保持在最佳狀態:通過能力適應性提示支架實現響應式推理演進
Staying in the Sweet Spot: Responsive Reasoning Evolution via Capability-Adaptive Hint Scaffolding
September 8, 2025
作者: Ziheng Li, Zexu Sun, Jinman Zhao, Erxue Min, Yongcheng Zeng, Hui Wu, Hengyi Cai, Shuaiqiang Wang, Dawei Yin, Xu Chen, Zhi-Hong Deng
cs.AI
摘要
可驗證獎勵的強化學習(RLVR)在提升大型語言模型(LLMs)的推理能力方面取得了顯著成功。然而,現有的RLVR方法常因訓練數據難度與模型能力不匹配而導致探索效率低下。當問題過於困難時,LLMs無法發現可行的推理路徑;而當問題過於簡單時,LLMs則學不到新的能力。在本研究中,我們通過量化損失下降速度與推理準確性之間的關係,正式化問題難度的影響。基於此分析,我們提出了SEELE,一種新穎的監督輔助RLVR框架,該框架動態調整問題難度以保持在高效區域內。SEELE通過在原始問題後附加提示(完整解答的一部分)來增強每個訓練樣本。與以往的提示方法不同,SEELE有意且自適應地調整每個問題的提示長度以達到最佳難度。為了確定最佳提示長度,SEELE採用了一種多輪推理採樣策略。在每一輪中,它根據前幾輪收集的準確性-提示對擬合一個項目反應理論模型,以預測下一輪所需的提示長度。這種實例級別的實時難度調整使問題難度與模型能力的演變保持一致,從而提高了探索效率。實驗結果顯示,SEELE在六個數學推理基準測試中,分別比群組相對策略優化(GRPO)和監督微調(SFT)高出+11.8和+10.5分,並且平均比之前最佳的監督輔助方法高出+3.6分。
English
Reinforcement learning with verifiable rewards (RLVR) has achieved remarkable
success in enhancing the reasoning capabilities of large language models
(LLMs). However, existing RLVR methods often suffer from exploration
inefficiency due to mismatches between the training data's difficulty and the
model's capability. LLMs fail to discover viable reasoning paths when problems
are overly difficult, while learning little new capability when problems are
too simple. In this work, we formalize the impact of problem difficulty by
quantifying the relationship between loss descent speed and rollout accuracy.

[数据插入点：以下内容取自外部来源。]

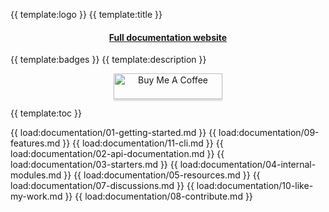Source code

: {{ template:logo }}
{{ template:title }}

<h4 align="center">
    <a href="https://adrien2p.github.io/medusa-extender/#/" alt="Full documentation">Full documentation website</a>
</h4>

{{ template:badges }}
{{ template:description }}

<p align="center">
    <a href="https://www.buymeacoffee.com/adriendeperetti" target="_blank"><img src="https://www.buymeacoffee.com/assets/img/custom_images/orange_img.png" alt="Buy Me A Coffee" style="height: 41px !important;width: 174px !important;box-shadow: 0px 3px 2px 0px rgba(190, 190, 190, 0.5) !important;-webkit-box-shadow: 0px 3px 2px 0px rgba(190, 190, 190, 0.5) !important;" ></a>
</p>

{{ template:toc }}

{{ load:documentation/01-getting-started.md }}
{{ load:documentation/09-features.md }}
{{ load:documentation/11-cli.md }}
{{ load:documentation/02-api-documentation.md }}
{{ load:documentation/03-starters.md }}
{{ load:documentation/04-internal-modules.md }}
{{ load:documentation/05-resources.md }}
{{ load:documentation/07-discussions.md }}
{{ load:documentation/10-like-my-work.md }}
{{ load:documentation/08-contribute.md }}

Building on this analysis, we propose SEELE, a novel supervision-aided RLVR
framework that dynamically adjusts problem difficulty to stay within the
high-efficiency region. SEELE augments each training sample by appending a hint
(part of a full solution) after the original problem. Unlike previous
hint-based approaches, SEELE deliberately and adaptively adjusts the hint
length for each problem to achieve an optimal difficulty. To determine the
optimal hint length, SEELE employs a multi-round rollout sampling strategy. In
each round, it fits an item response theory model to the accuracy-hint pairs
collected in preceding rounds to predict the required hint length for the next
round. This instance-level, real-time difficulty adjustment aligns problem
difficulty with the evolving model capability, thereby improving exploration
efficiency. Experimental results show that SEELE outperforms Group Relative
Policy Optimization (GRPO) and Supervised Fine-tuning (SFT) by +11.8 and +10.5
points, respectively, and surpasses the best previous supervision-aided
approach by +3.6 points on average across six math reasoning benchmarks.